**Work order:**
Transcribe every entry exactly, with nothing added or left out.

**Supplied data:**
━━━━

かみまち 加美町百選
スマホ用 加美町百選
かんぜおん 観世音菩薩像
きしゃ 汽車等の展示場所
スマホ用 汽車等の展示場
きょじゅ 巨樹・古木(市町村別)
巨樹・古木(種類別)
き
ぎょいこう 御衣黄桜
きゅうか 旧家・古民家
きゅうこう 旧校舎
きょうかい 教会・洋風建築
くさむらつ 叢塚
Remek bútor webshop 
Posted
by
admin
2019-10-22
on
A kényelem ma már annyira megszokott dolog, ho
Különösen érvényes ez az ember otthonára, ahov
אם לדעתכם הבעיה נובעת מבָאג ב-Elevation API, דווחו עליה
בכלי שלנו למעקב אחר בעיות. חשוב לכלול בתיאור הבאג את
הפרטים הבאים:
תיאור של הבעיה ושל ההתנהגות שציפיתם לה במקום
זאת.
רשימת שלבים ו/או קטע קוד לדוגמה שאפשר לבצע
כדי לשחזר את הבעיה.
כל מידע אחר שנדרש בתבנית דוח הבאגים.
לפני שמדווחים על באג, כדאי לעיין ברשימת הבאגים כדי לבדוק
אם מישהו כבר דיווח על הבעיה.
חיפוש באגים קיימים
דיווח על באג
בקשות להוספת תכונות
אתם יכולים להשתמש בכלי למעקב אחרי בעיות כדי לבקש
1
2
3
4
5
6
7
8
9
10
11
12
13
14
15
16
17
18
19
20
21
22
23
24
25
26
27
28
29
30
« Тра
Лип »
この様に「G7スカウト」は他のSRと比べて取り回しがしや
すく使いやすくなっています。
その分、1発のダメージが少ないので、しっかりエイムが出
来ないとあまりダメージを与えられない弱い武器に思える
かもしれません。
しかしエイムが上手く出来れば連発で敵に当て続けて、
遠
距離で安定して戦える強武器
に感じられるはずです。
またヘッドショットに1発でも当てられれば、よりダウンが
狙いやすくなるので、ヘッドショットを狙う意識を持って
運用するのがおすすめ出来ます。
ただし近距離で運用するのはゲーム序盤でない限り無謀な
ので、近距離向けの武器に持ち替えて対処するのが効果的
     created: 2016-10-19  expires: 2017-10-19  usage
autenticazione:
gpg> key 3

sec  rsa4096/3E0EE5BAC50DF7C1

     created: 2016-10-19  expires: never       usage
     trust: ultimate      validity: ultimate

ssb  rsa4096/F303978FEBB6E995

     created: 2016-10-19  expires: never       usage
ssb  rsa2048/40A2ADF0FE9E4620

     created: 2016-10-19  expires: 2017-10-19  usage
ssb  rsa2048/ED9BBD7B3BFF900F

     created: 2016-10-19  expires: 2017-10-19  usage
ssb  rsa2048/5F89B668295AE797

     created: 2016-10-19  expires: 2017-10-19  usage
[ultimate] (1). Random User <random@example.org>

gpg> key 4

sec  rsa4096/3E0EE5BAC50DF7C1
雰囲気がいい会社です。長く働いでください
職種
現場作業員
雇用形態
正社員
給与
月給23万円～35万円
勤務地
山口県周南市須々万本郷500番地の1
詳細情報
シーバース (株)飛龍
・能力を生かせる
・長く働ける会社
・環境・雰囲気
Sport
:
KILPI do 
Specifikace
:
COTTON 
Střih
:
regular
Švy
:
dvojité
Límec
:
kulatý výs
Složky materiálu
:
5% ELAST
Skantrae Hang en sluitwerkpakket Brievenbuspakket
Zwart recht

━━━━

**Task result:**
かみまち 加美町百選
スマホ用 加美町百選
かんぜおん 観世音菩薩像
きしゃ 汽車等の展示場所
スマホ用 汽車等の展示場
きょじゅ 巨樹・古木(市町村別)
巨樹・古木(種類別)
き
ぎょいこう 御衣黄桜
きゅうか 旧家・古民家
きゅうこう 旧校舎
きょうかい 教会・洋風建築
くさむらつ 叢塚
Remek bútor webshop 
Posted
by
admin
2019-10-22
on
A kényelem ma már annyira megszokott dolog, ho
Különösen érvényes ez az ember otthonára, ahov
אם לדעתכם הבעיה נובעת מבָאג ב-Elevation API, דווחו עליה
בכלי שלנו למעקב אחר בעיות. חשוב לכלול בתיאור הבאג את
הפרטים הבאים:
תיאור של הבעיה ושל ההתנהגות שציפיתם לה במקום
זאת.
רשימת שלבים ו/או קטע קוד לדוגמה שאפשר לבצע
כדי לשחזר את הבעיה.
כל מידע אחר שנדרש בתבנית דוח הבאגים.
לפני שמדווחים על באג, כדאי לעיין ברשימת הבאגים כדי לבדוק
אם מישהו כבר דיווח על הבעיה.
חיפוש באגים קיימים
דיווח על באג
בקשות להוספת תכונות
אתם יכולים להשתמש בכלי למעקב אחרי בעיות כדי לבקש
1
2
3
4
5
6
7
8
9
10
11
12
13
14
15
16
17
18
19
20
21
22
23
24
25
26
27
28
29
30
« Тра
Лип »
この様に「G7スカウト」は他のSRと比べて取り回しがしや
すく使いやすくなっています。
その分、1発のダメージが少ないので、しっかりエイムが出
来ないとあまりダメージを与えられない弱い武器に思える
かもしれません。
しかしエイムが上手く出来れば連発で敵に当て続けて、
遠
距離で安定して戦える強武器
に感じられるはずです。
またヘッドショットに1発でも当てられれば、よりダウンが
狙いやすくなるので、ヘッドショットを狙う意識を持って
運用するのがおすすめ出来ます。
ただし近距離で運用するのはゲーム序盤でない限り無謀な
ので、近距離向けの武器に持ち替えて対処するのが効果的
     created: 2016-10-19  expires: 2017-10-19  usage
autenticazione:
gpg> key 3

sec  rsa4096/3E0EE5BAC50DF7C1

     created: 2016-10-19  expires: never       usage
     trust: ultimate      validity: ultimate

ssb  rsa4096/F303978FEBB6E995

     created: 2016-10-19  expires: never       usage
ssb  rsa2048/40A2ADF0FE9E4620

     created: 2016-10-19  expires: 2017-10-19  usage
ssb  rsa2048/ED9BBD7B3BFF900F

     created: 2016-10-19  expires: 2017-10-19  usage
ssb  rsa2048/5F89B668295AE797

     created: 2016-10-19  expires: 2017-10-19  usage
[ultimate] (1). Random User <random@example.org>

gpg> key 4

sec  rsa4096/3E0EE5BAC50DF7C1
雰囲気がいい会社です。長く働いでください
職種
現場作業員
雇用形態
正社員
給与
月給23万円～35万円
勤務地
山口県周南市須々万本郷500番地の1
詳細情報
シーバース (株)飛龍
・能力を生かせる
・長く働ける会社
・環境・雰囲気
Sport
:
KILPI do 
Specifikace
:
COTTON 
Střih
:
regular
Švy
:
dvojité
Límec
:
kulatý výs
Složky materiálu
:
5% ELAST
Skantrae Hang en sluitwerkpakket Brievenbuspakket
Zwart recht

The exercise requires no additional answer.